According to ICR figures, a PSA test alone returns false positives in three out of four cases, leading to unnecessary MRI scans and biopsies. Where tumours are present, surgery can have serious side effects, including incontinence and impotence, meaning that it is important to not only detect the presence of cancer, but to accurately assess how much of a risk it presents.
The 'Trial of Randomised Approaches for National Screening for Men' (TRANSFORM) will recruit 16,000 participants in the first stage, and will compare new screening techniques with existing NHS diagnostics. Further expansion of the trial will include 300,000 men to test the most promising strategies identified from the initial stage, making it the biggest prostate cancer screening trial in decades.
Findings from a previous study indicated that polygenic risk scores based on risk-associated genetic variants were more accurate in identifying prostate cancer than the standard PSA test in men aged 55-69 years old (see BioNews 1285). The polygenic risk score was developed using large-scale datasets to identify 130 variants associated with prostate cancer, and then combining the data to identify men with the highest abundance of these variants.

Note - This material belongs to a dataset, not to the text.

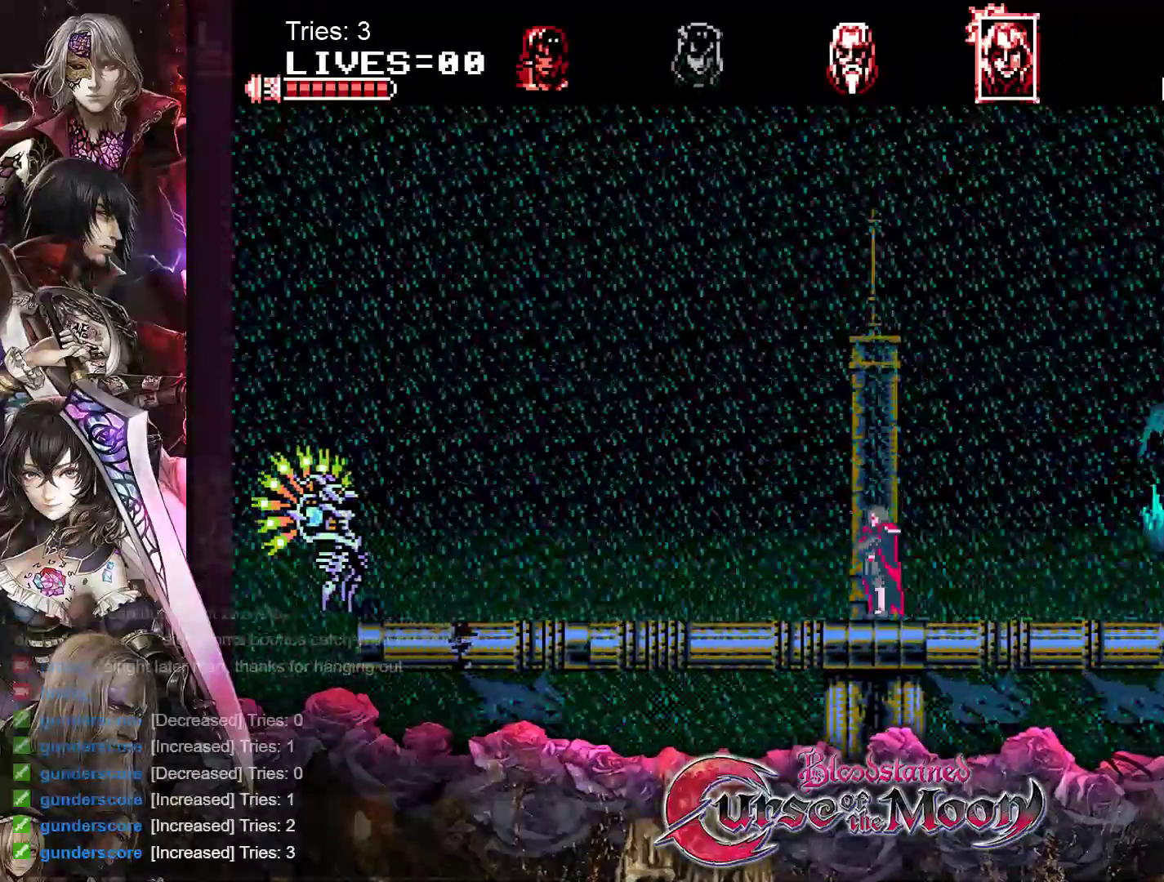
Gameplay with a controller (Nintendo layout); each line is a JSON object with the inputs held at the frame after it. "events" lists button and stick changes between this image and that frame as [ms after this image, input, new state], when the widget could be followed in between. Not read: L1 L3 R3.
{"buttons": ["DPAD_LEFT"], "events": []}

'Prostate cancer is one of the biggest killers of men in the UK. Devastatingly, around one in eight will get it, and that risk is doubled in black men,' said Health and Social Care Secretary Wes Streeting.
As part of the TRANSFORM programme, biological samples from the trial will be integrated to create a resource to assist research into the discovery of new clinical biomarkers and enable improved accuracy of prostate cancer screening and early detection.
The trial launches just as the UK National Screening Committee is due to announce its decision on whether to introduce screening for the disease. Results of the first phase are expected in around two years.